I'm not embarrassed to say I've had a few good break downs, I felt like I had postpartum depression but my last break down was about 2 or so months ago. It does get better


----------



## StellaKin (Jul 15, 2009)

dakotajo said:


> I'm not embarrassed to say I've had a few good break downs, I felt like I had postpartum depression but my last break down was about 2 or so months ago. It does get better


I had a couple of these... So I'm happy to hear they are semi-normal. I'm glad to hear things will settle down though.


----------



## Adustgerm (Jul 29, 2009)

I haven't had no more than 2 hours sleep at a time. The puppy we just got pees constantly. He has only had 2 accidents inside the house since we got him. But his going pee all the time is wearing me out. He has his day and night mixed up and he sleeps all day and wants out and to play all night. The baby wasn't that bad.


----------



## jazesmum (Jul 8, 2009)

mattielax26 said:


> Crate her. It is exhausting. I've only had Lucy for about a month as well and its getting ridiculous always being en garde.
> 
> She's going to do things. You will get sooooo tired of saying NO! or Nu-huh OR anything. I've utilized the Kong with peanut butter and a treat to get her in the kennel (Freeze it...it takes her forever and wears her out) or some kind of enticement to get her happy in there.
> 
> ...


I know exactly what you mean, I never seem to be able to 'relax' i did catch a nap once while she was asleep! lol
My problem is also that we live in an apartment which is upstairs. she does go to the top of the stairs and wait...sometimes, but most of the time she never seems to have time. I suppose this will change as she grows older... (I HOPE).
at night, we do tend to be a bit selfish, as I leave her in her crate (door open) in the kitchen with pads around, and she sleeps from around 11pm until we get up at around 7. and there are always treats to greet us.. if you know what I mean.
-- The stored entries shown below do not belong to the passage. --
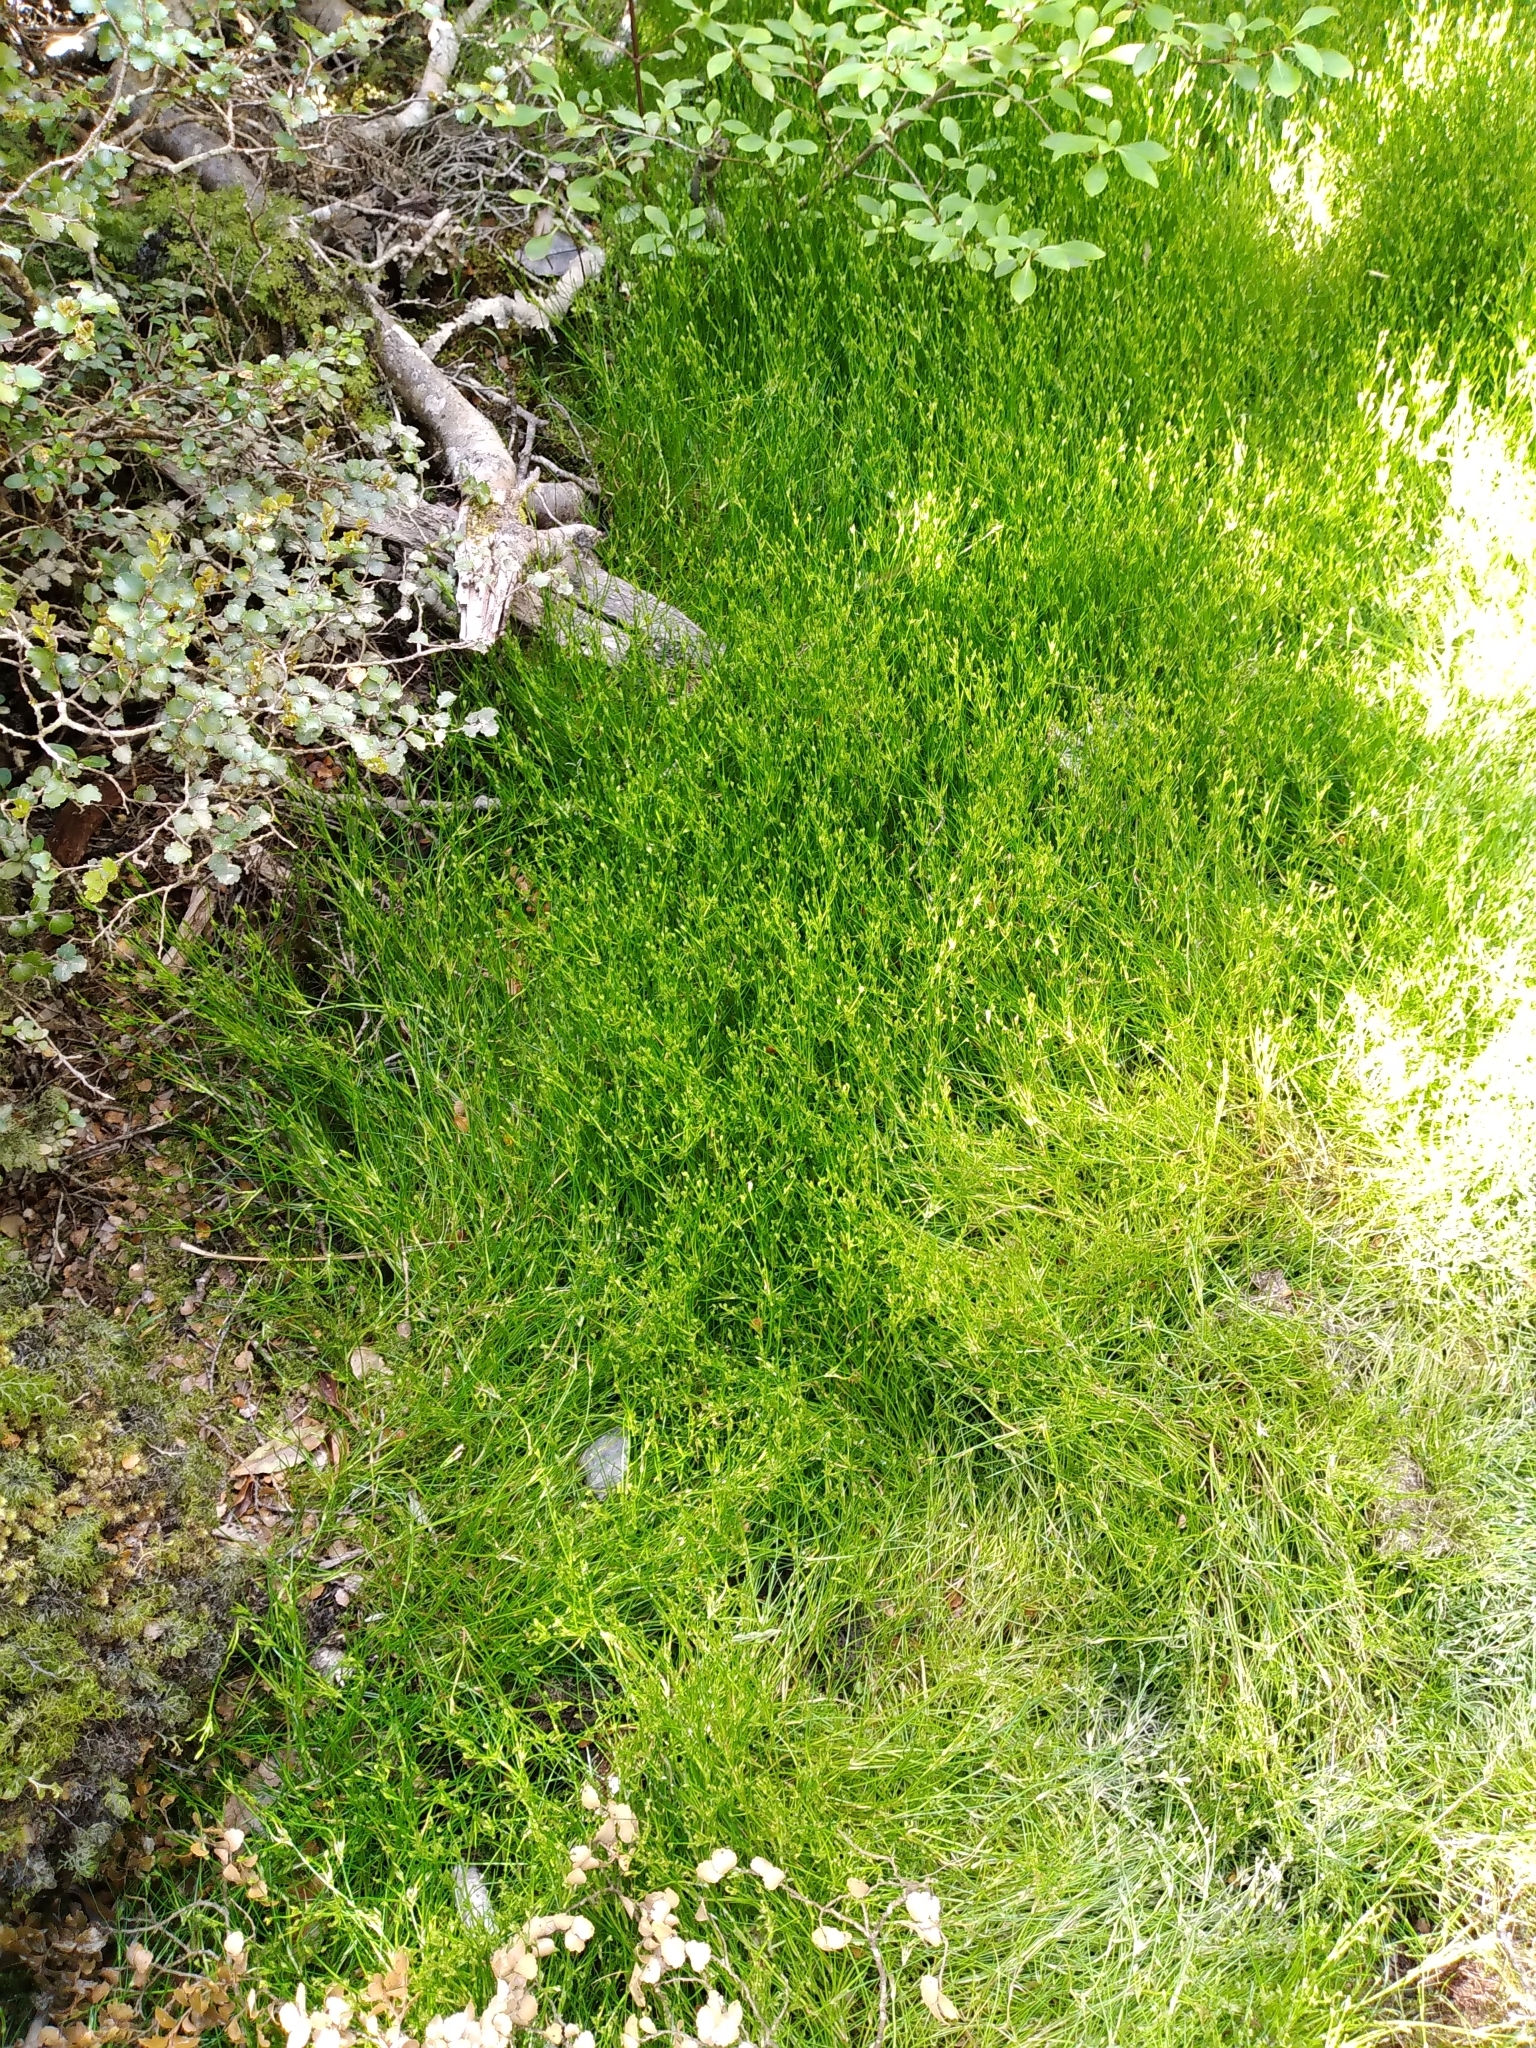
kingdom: Plantae
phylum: Tracheophyta
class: Liliopsida
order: Poales
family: Juncaceae
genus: Juncus
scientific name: Juncus bufonius
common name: Toad rush
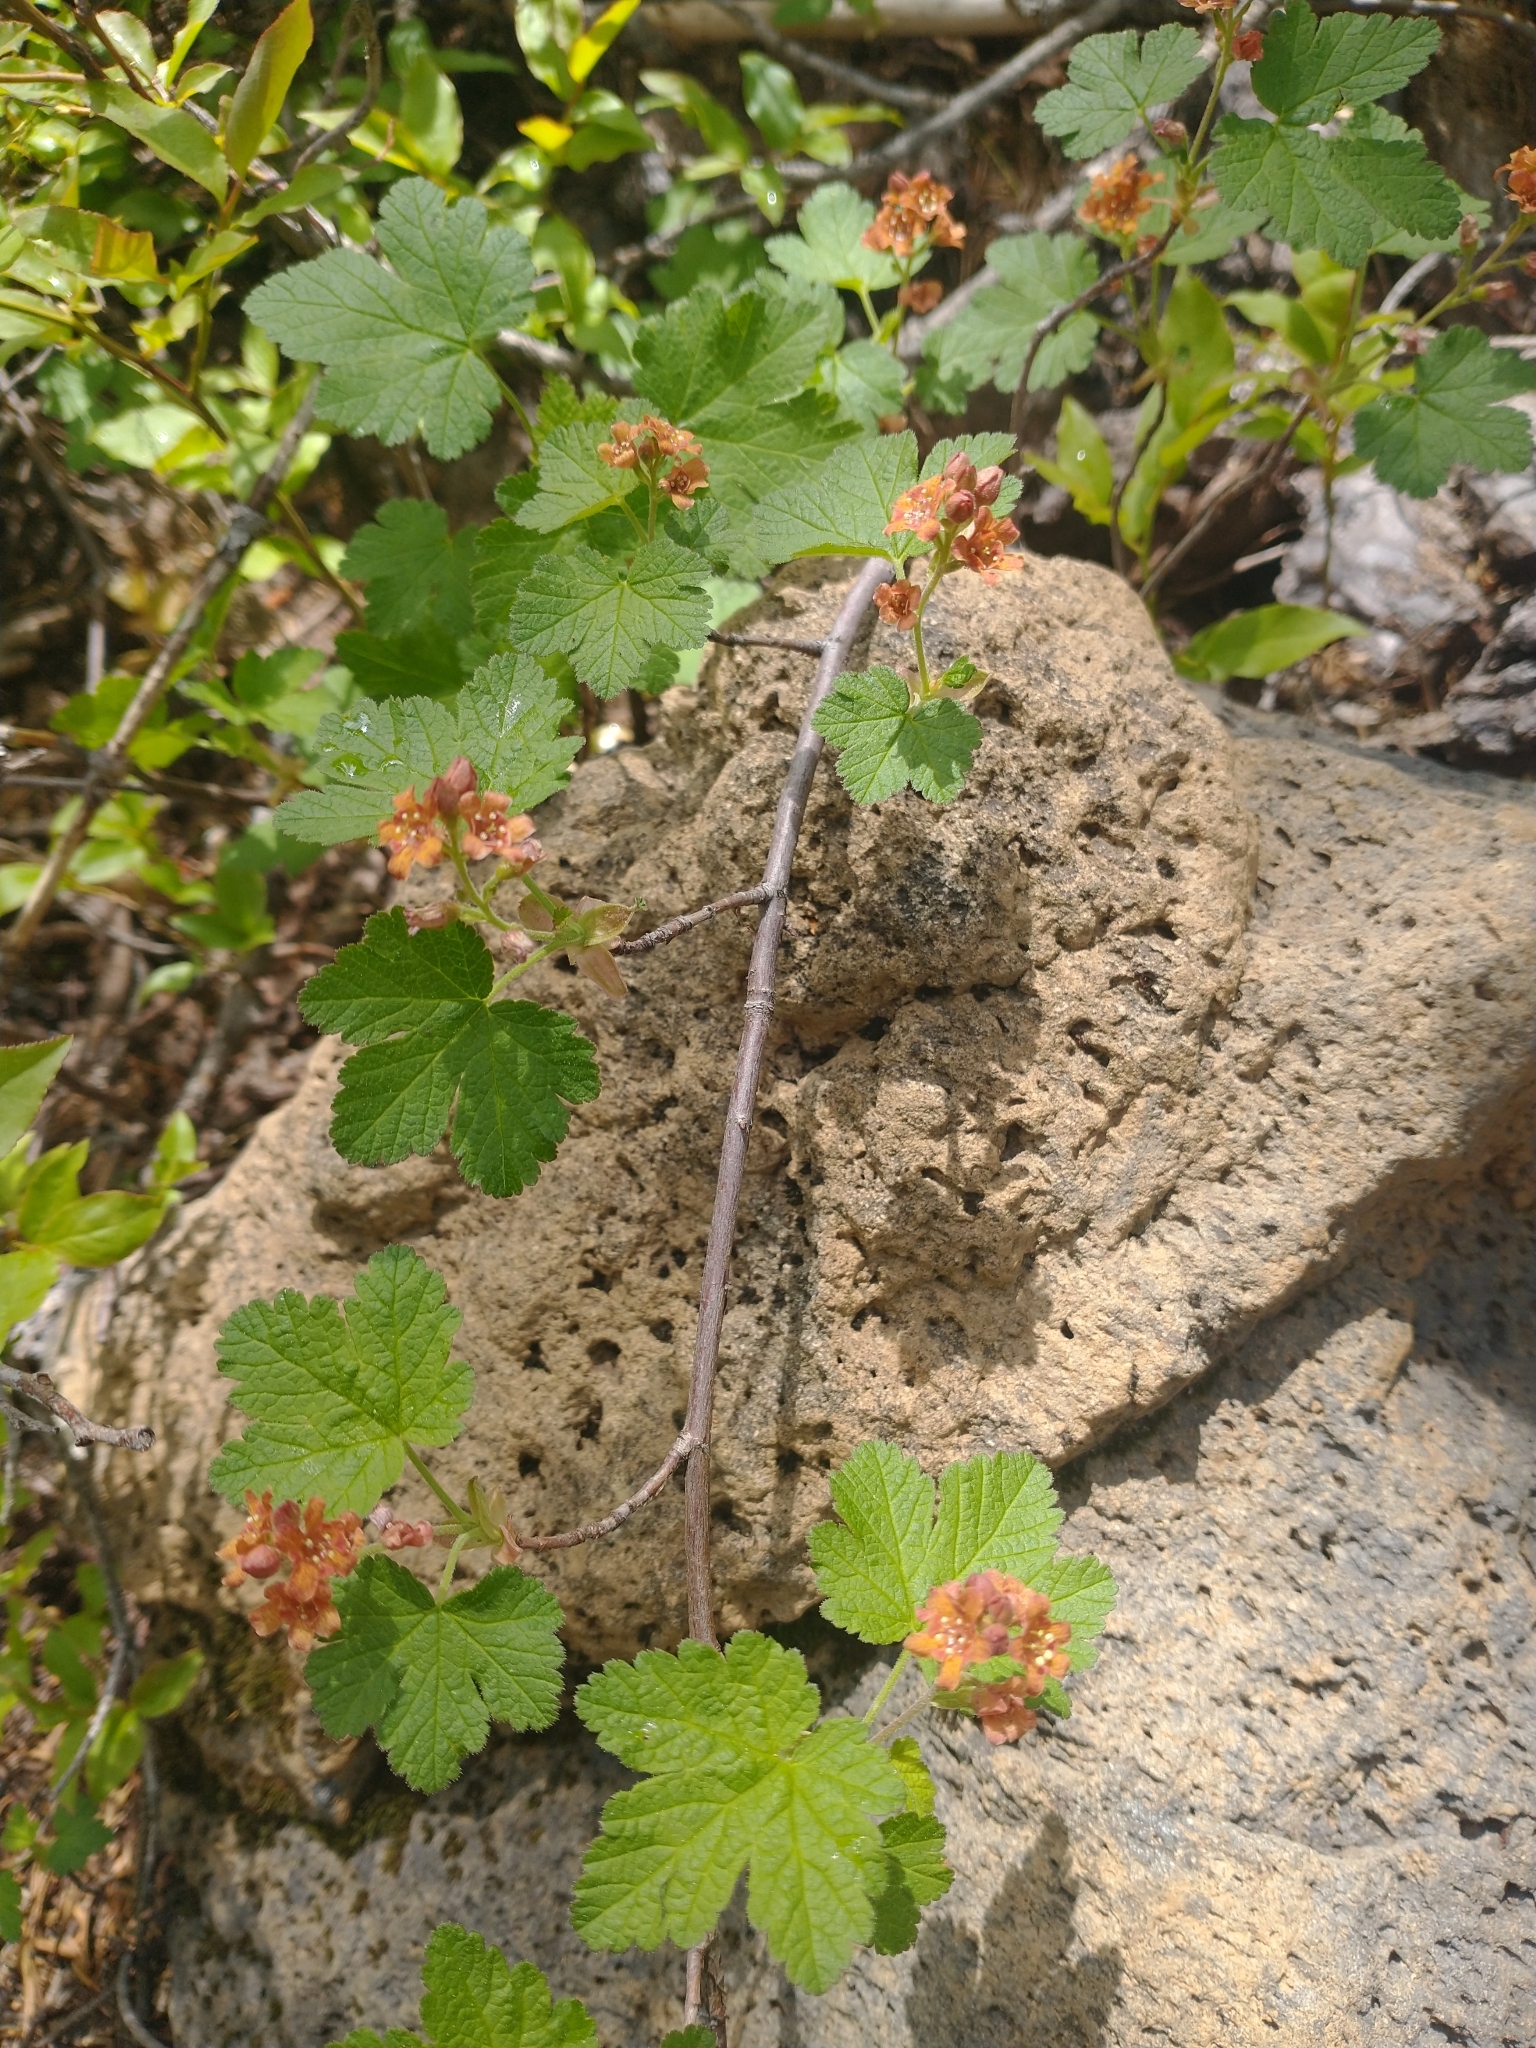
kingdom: Plantae
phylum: Tracheophyta
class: Magnoliopsida
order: Saxifragales
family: Grossulariaceae
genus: Ribes
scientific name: Ribes erythrocarpum
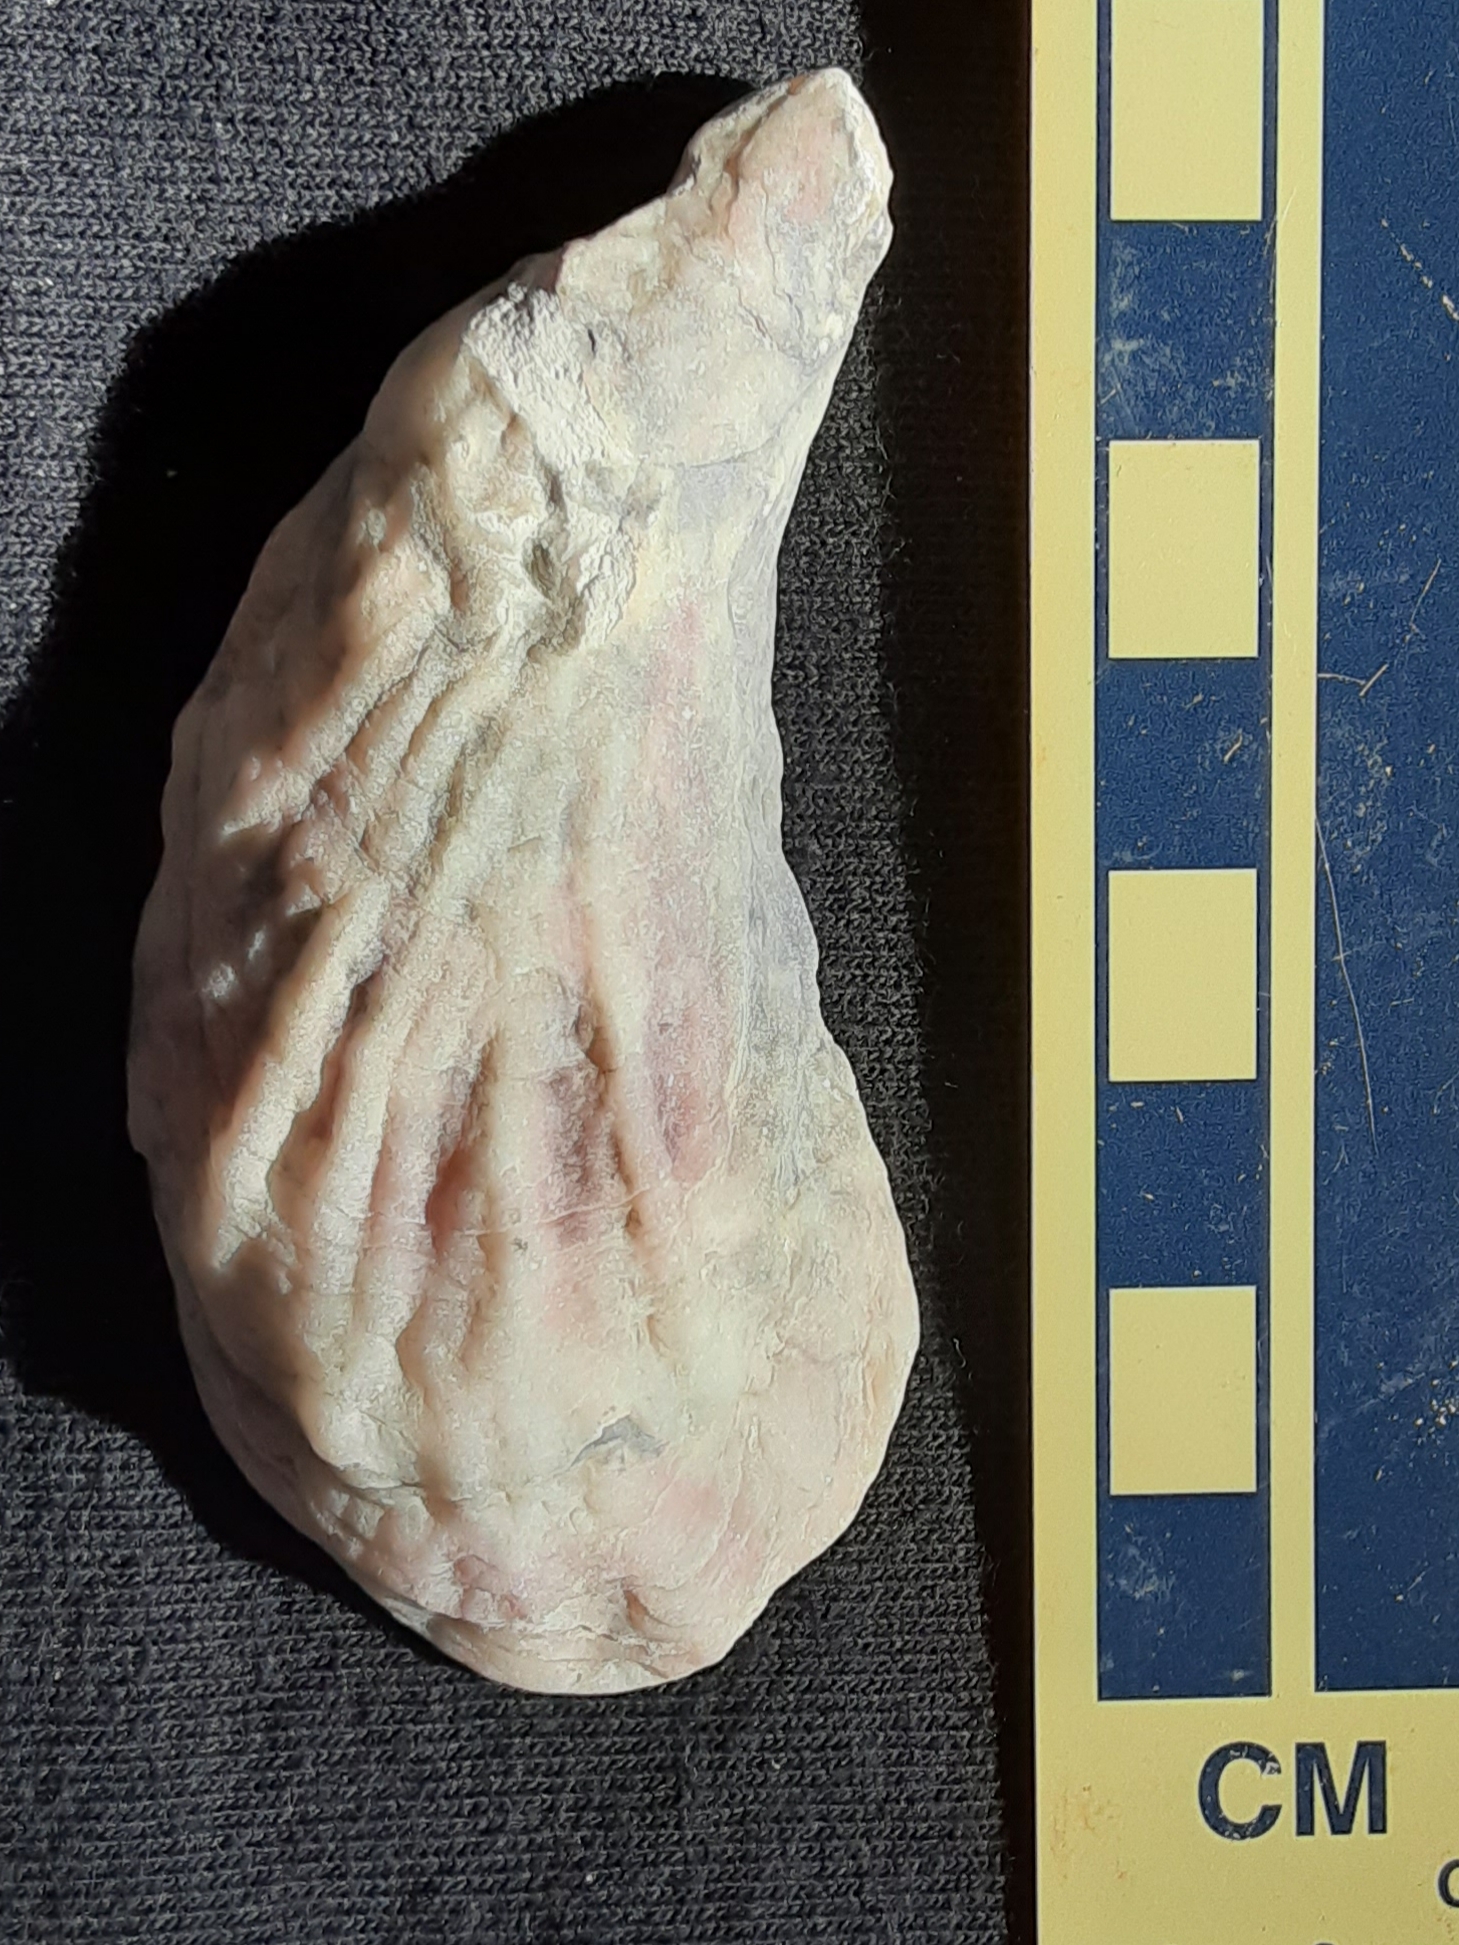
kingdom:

I'm not sure whether this will teach her it's ok to 'go' indoors or what...
I wish I was a less of a worryer tho' i seem to analyse everything! people keep telling me.. 'she's a dog!' let go for a while and enjoy. that's all well and good, but my floor is suffering. and my nerves.
Not complaining really... just good to know I'm not the only one with a pee obsessed puppy.
and also good to vent your frustration out too! thanks for replies and for listening.


----------